# [DATA FOR PROCESSING]
-------
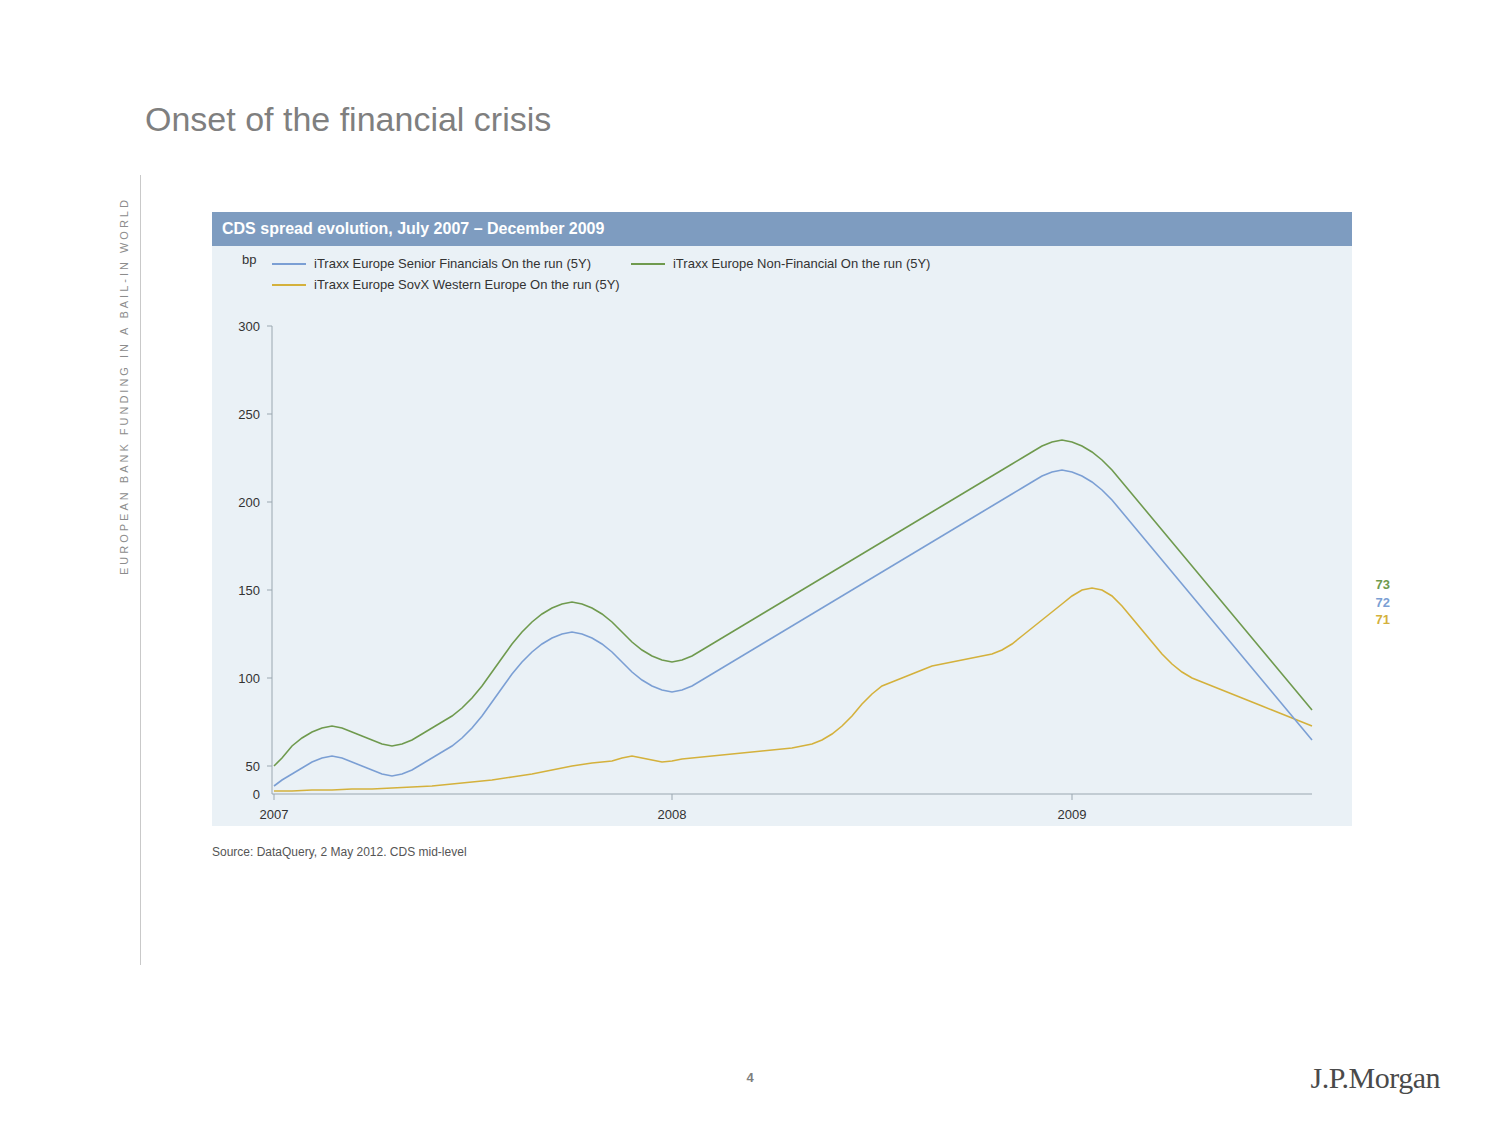EUROPEAN BANK FUNDING IN A BAIL-IN WORLD
Onset of the financial crisis
CDS spread evolution, July 2007 – December 2009
bp
iTraxx Europe Senior Financials On the run (5Y)
iTraxx Europe Non-Financial On the run (5Y)
iTraxx Europe SovX Western Europe On the run (5Y)
300
250
200
150
100
50
0
2007
2008
2009
73
72
71
Source: DataQuery, 2 May 2012. CDS mid-level
4
J.P.Morgan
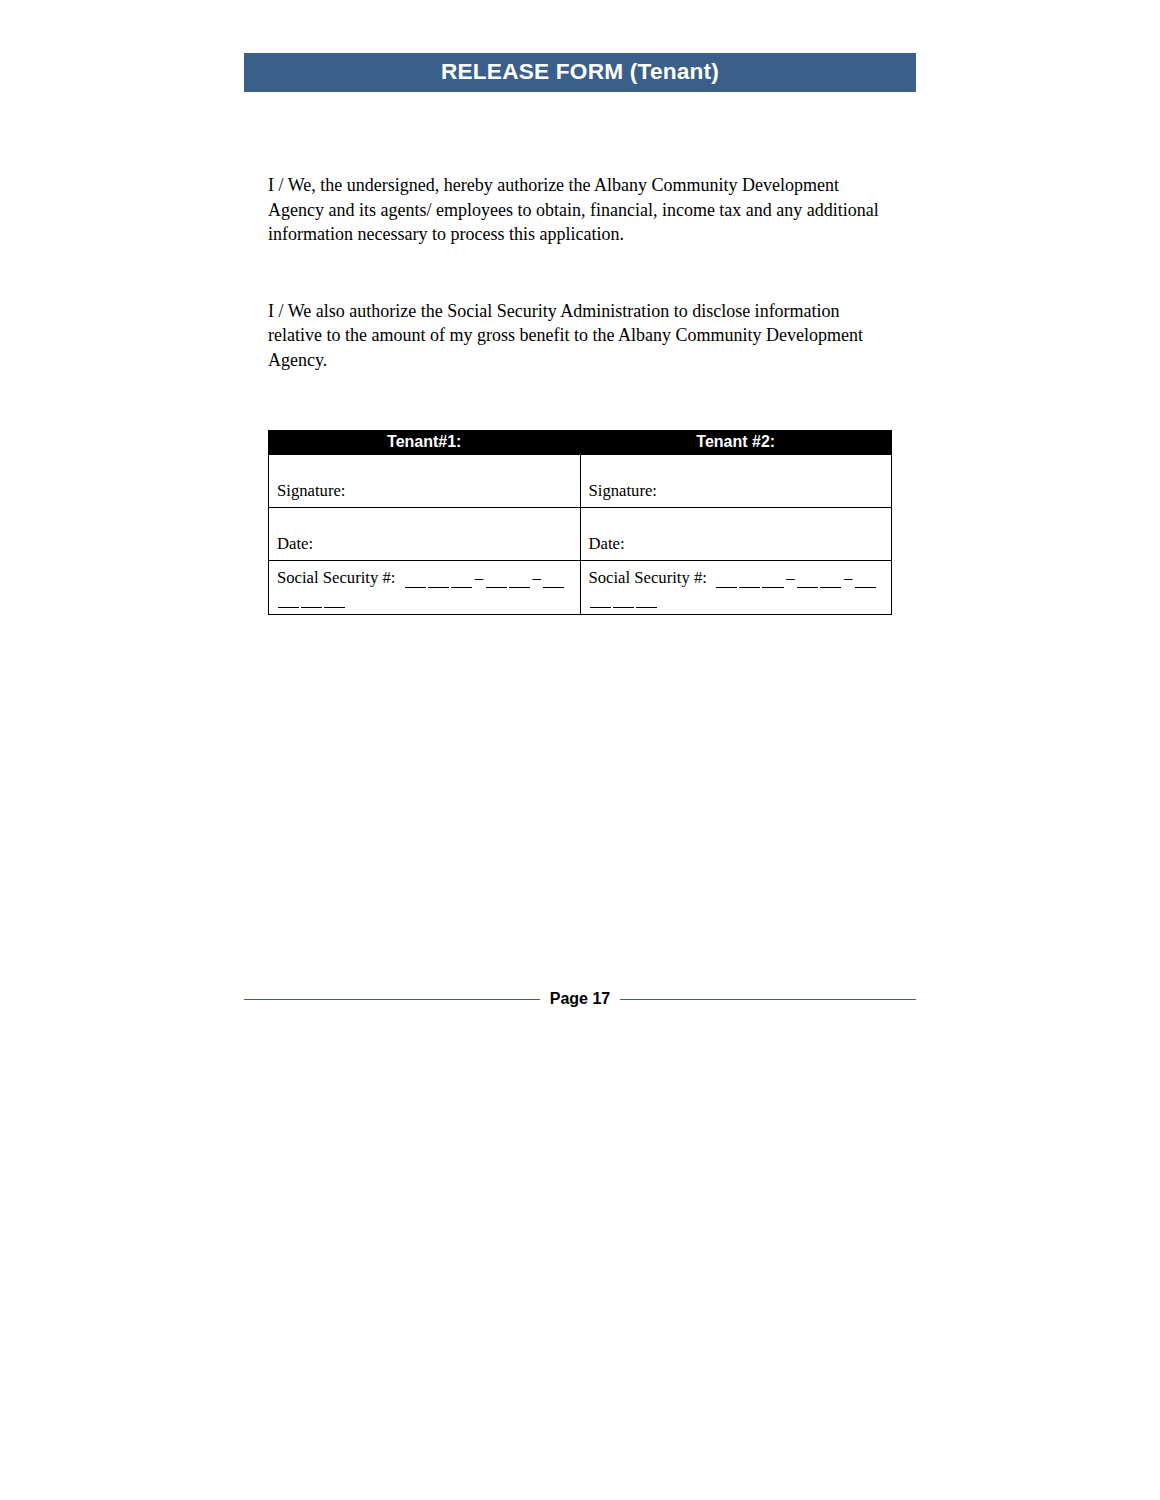RELEASE FORM (Tenant)
I / We, the undersigned, hereby authorize the Albany Community Development Agency and its agents/ employees to obtain, financial, income tax and any additional information necessary to process this application.
I / We also authorize the Social Security Administration to disclose information relative to the amount of my gross benefit to the Albany Community Development Agency.
| Tenant#1: | Tenant #2: |
| --- | --- |
| Signature: | Signature: |
| Date: | Date: |
| Social Security #: – – | Social Security #: – – |
Page 17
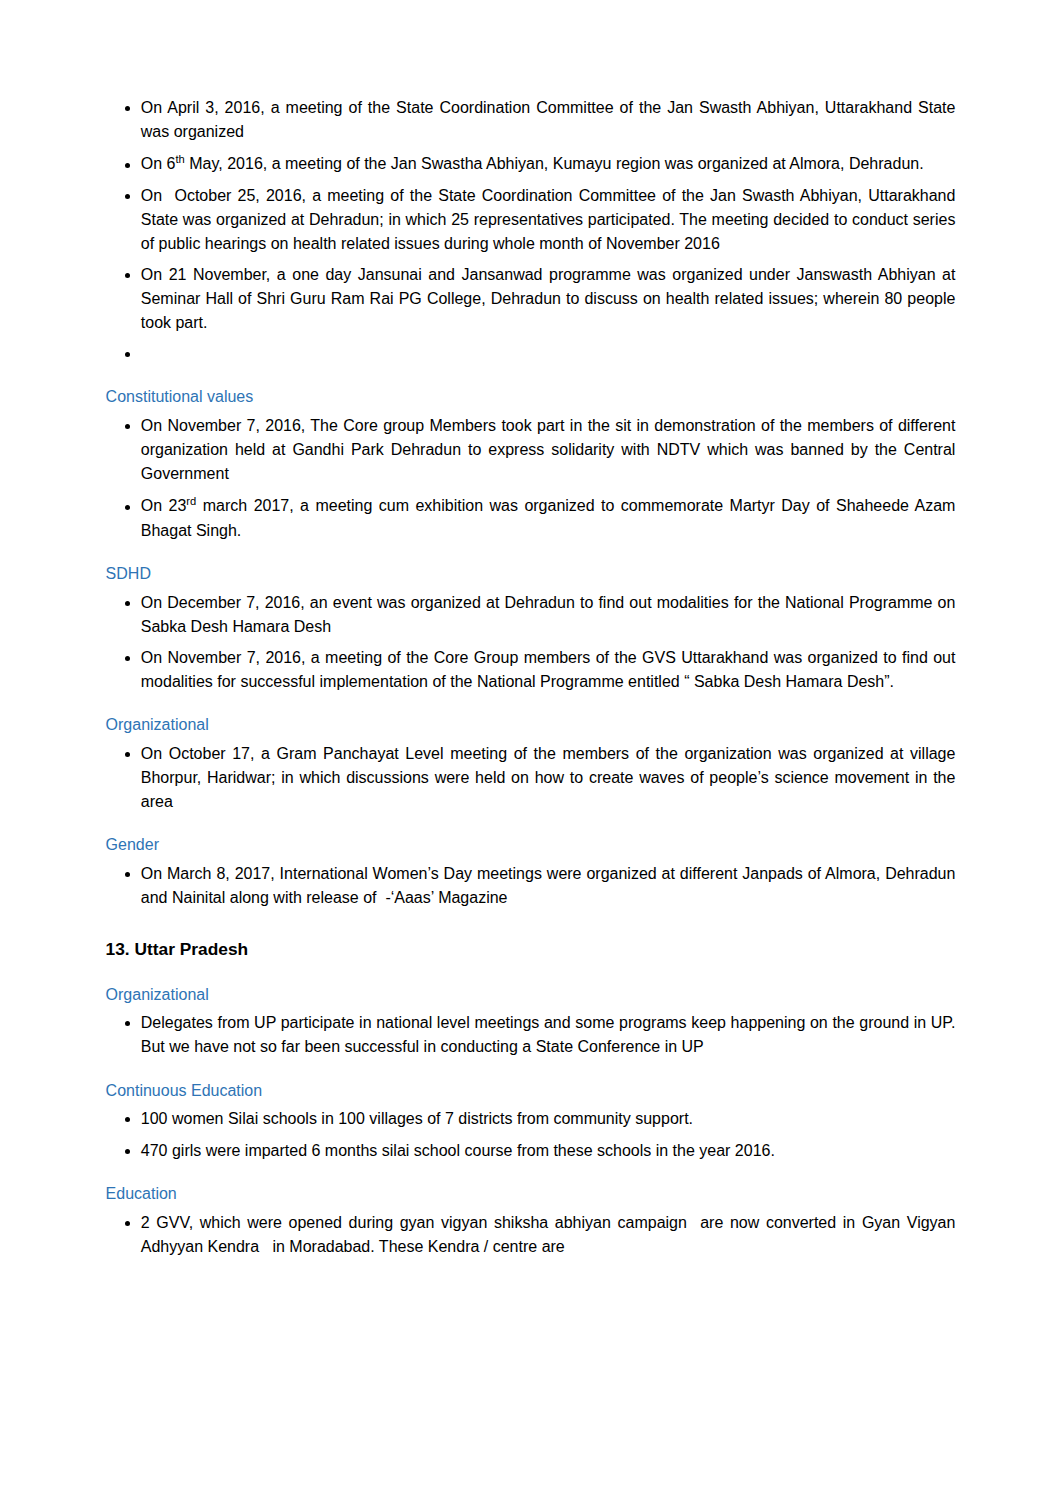On April 3, 2016, a meeting of the State Coordination Committee of the Jan Swasth Abhiyan, Uttarakhand State was organized
On 6th May, 2016, a meeting of the Jan Swastha Abhiyan, Kumayu region was organized at Almora, Dehradun.
On October 25, 2016, a meeting of the State Coordination Committee of the Jan Swasth Abhiyan, Uttarakhand State was organized at Dehradun; in which 25 representatives participated. The meeting decided to conduct series of public hearings on health related issues during whole month of November 2016
On 21 November, a one day Jansunai and Jansanwad programme was organized under Janswasth Abhiyan at Seminar Hall of Shri Guru Ram Rai PG College, Dehradun to discuss on health related issues; wherein 80 people took part.
Constitutional values
On November 7, 2016, The Core group Members took part in the sit in demonstration of the members of different organization held at Gandhi Park Dehradun to express solidarity with NDTV which was banned by the Central Government
On 23rd march 2017, a meeting cum exhibition was organized to commemorate Martyr Day of Shaheede Azam Bhagat Singh.
SDHD
On December 7, 2016, an event was organized at Dehradun to find out modalities for the National Programme on Sabka Desh Hamara Desh
On November 7, 2016, a meeting of the Core Group members of the GVS Uttarakhand was organized to find out modalities for successful implementation of the National Programme entitled “ Sabka Desh Hamara Desh”.
Organizational
On October 17, a Gram Panchayat Level meeting of the members of the organization was organized at village Bhorpur, Haridwar; in which discussions were held on how to create waves of people’s science movement in the area
Gender
On March 8, 2017, International Women’s Day meetings were organized at different Janpads of Almora, Dehradun and Nainital along with release of -‘Aaas’ Magazine
13. Uttar Pradesh
Organizational
Delegates from UP participate in national level meetings and some programs keep happening on the ground in UP. But we have not so far been successful in conducting a State Conference in UP
Continuous Education
100 women Silai schools in 100 villages of 7 districts from community support.
470 girls were imparted 6 months silai school course from these schools in the year 2016.
Education
2 GVV, which were opened during gyan vigyan shiksha abhiyan campaign are now converted in Gyan Vigyan Adhyyan Kendra in Moradabad. These Kendra / centre are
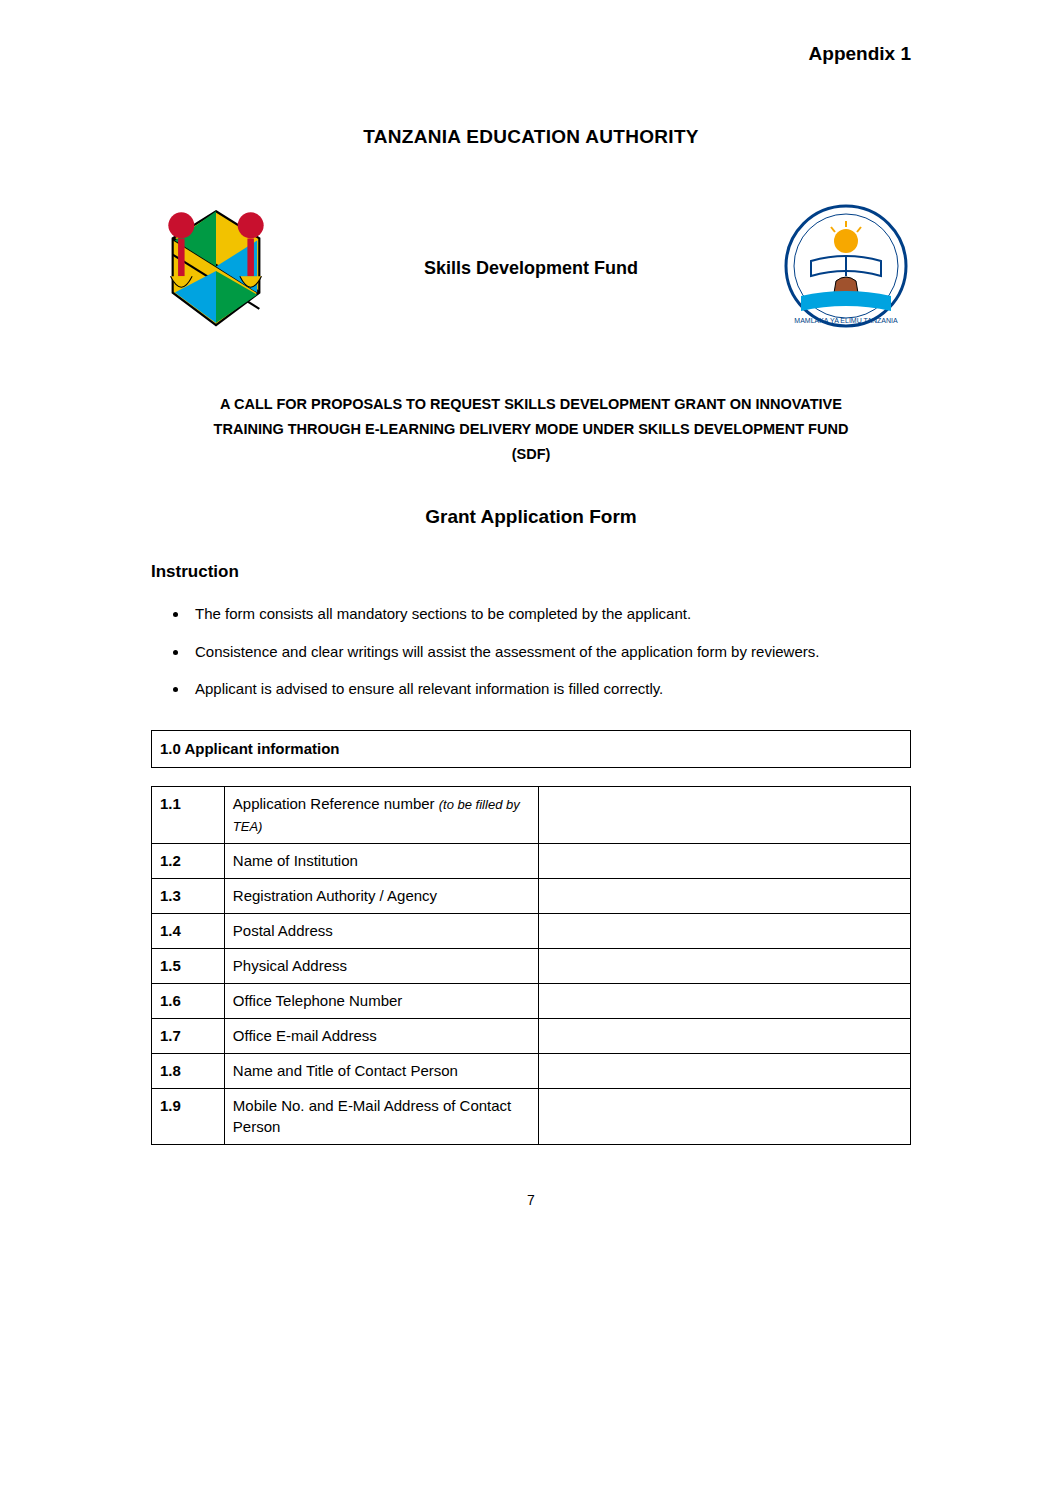Appendix 1
TANZANIA EDUCATION AUTHORITY
Skills Development Fund
A call for proposals to request skills development grant on innovative training through e-learning delivery mode under skills development fund (SDF)
Grant Application Form
Instruction
The form consists all mandatory sections to be completed by the applicant.
Consistence and clear writings will assist the assessment of the application form by reviewers.
Applicant is advised to ensure all relevant information is filled correctly.
1.0 Applicant information
| 1.1 | Application Reference number (to be filled by TEA) | |
| 1.2 | Name of Institution | |
| 1.3 | Registration Authority / Agency | |
| 1.4 | Postal Address | |
| 1.5 | Physical Address | |
| 1.6 | Office Telephone Number | |
| 1.7 | Office E-mail Address | |
| 1.8 | Name and Title of Contact Person | |
| 1.9 | Mobile No. and E-Mail Address of Contact Person | |
7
-------
# [WHAT THE TASK REQUIRES]
Write every record out again exactly, omitting the pictures they hold.

# [WRITTEN SOLUTION]
EUROPEAN BANK FUNDING IN A BAIL-IN WORLD
Onset of the financial crisis
CDS spread evolution, July 2007 – December 2009
bp
iTraxx Europe Senior Financials On the run (5Y)
iTraxx Europe Non-Financial On the run (5Y)
iTraxx Europe SovX Western Europe On the run (5Y)
300
250
200
150
100
50
0
2007
2008
2009
73
72
71
Source: DataQuery, 2 May 2012. CDS mid-level
4
J.P.Morgan
RELEASE FORM (Tenant)
I / We, the undersigned, hereby authorize the Albany Community Development Agency and its agents/ employees to obtain, financial, income tax and any additional information necessary to process this application.
I / We also authorize the Social Security Administration to disclose information relative to the amount of my gross benefit to the Albany Community Development Agency.
| Tenant#1: | Tenant #2: |
| --- | --- |
| Signature: | Signature: |
| Date: | Date: |
| Social Security #: – – | Social Security #: – – |
Page 17
On April 3, 2016, a meeting of the State Coordination Committee of the Jan Swasth Abhiyan, Uttarakhand State was organized
On 6th May, 2016, a meeting of the Jan Swastha Abhiyan, Kumayu region was organized at Almora, Dehradun.
On October 25, 2016, a meeting of the State Coordination Committee of the Jan Swasth Abhiyan, Uttarakhand State was organized at Dehradun; in which 25 representatives participated. The meeting decided to conduct series of public hearings on health related issues during whole month of November 2016
On 21 November, a one day Jansunai and Jansanwad programme was organized under Janswasth Abhiyan at Seminar Hall of Shri Guru Ram Rai PG College, Dehradun to discuss on health related issues; wherein 80 people took part.
Constitutional values
On November 7, 2016, The Core group Members took part in the sit in demonstration of the members of different organization held at Gandhi Park Dehradun to express solidarity with NDTV which was banned by the Central Government
On 23rd march 2017, a meeting cum exhibition was organized to commemorate Martyr Day of Shaheede Azam Bhagat Singh.
SDHD
On December 7, 2016, an event was organized at Dehradun to find out modalities for the National Programme on Sabka Desh Hamara Desh
On November 7, 2016, a meeting of the Core Group members of the GVS Uttarakhand was organized to find out modalities for successful implementation of the National Programme entitled “ Sabka Desh Hamara Desh”.
Organizational
On October 17, a Gram Panchayat Level meeting of the members of the organization was organized at village Bhorpur, Haridwar; in which discussions were held on how to create waves of people’s science movement in the area
Gender
On March 8, 2017, International Women’s Day meetings were organized at different Janpads of Almora, Dehradun and Nainital along with release of -‘Aaas’ Magazine
13. Uttar Pradesh
Organizational
Delegates from UP participate in national level meetings and some programs keep happening on the ground in UP. But we have not so far been successful in conducting a State Conference in UP
Continuous Education
100 women Silai schools in 100 villages of 7 districts from community support.
470 girls were imparted 6 months silai school course from these schools in the year 2016.
Education
2 GVV, which were opened during gyan vigyan shiksha abhiyan campaign are now converted in Gyan Vigyan Adhyyan Kendra in Moradabad. These Kendra / centre are
Appendix 1
TANZANIA EDUCATION AUTHORITY
Skills Development Fund
A call for proposals to request skills development grant on innovative training through e-learning delivery mode under skills development fund (SDF)
Grant Application Form
Instruction
The form consists all mandatory sections to be completed by the applicant.
Consistence and clear writings will assist the assessment of the application form by reviewers.
Applicant is advised to ensure all relevant information is filled correctly.
1.0 Applicant information
| 1.1 | Application Reference number (to be filled by TEA) | |
| 1.2 | Name of Institution | |
| 1.3 | Registration Authority / Agency | |
| 1.4 | Postal Address | |
| 1.5 | Physical Address | |
| 1.6 | Office Telephone Number | |
| 1.7 | Office E-mail Address | |
| 1.8 | Name and Title of Contact Person | |
| 1.9 | Mobile No. and E-Mail Address of Contact Person | |
7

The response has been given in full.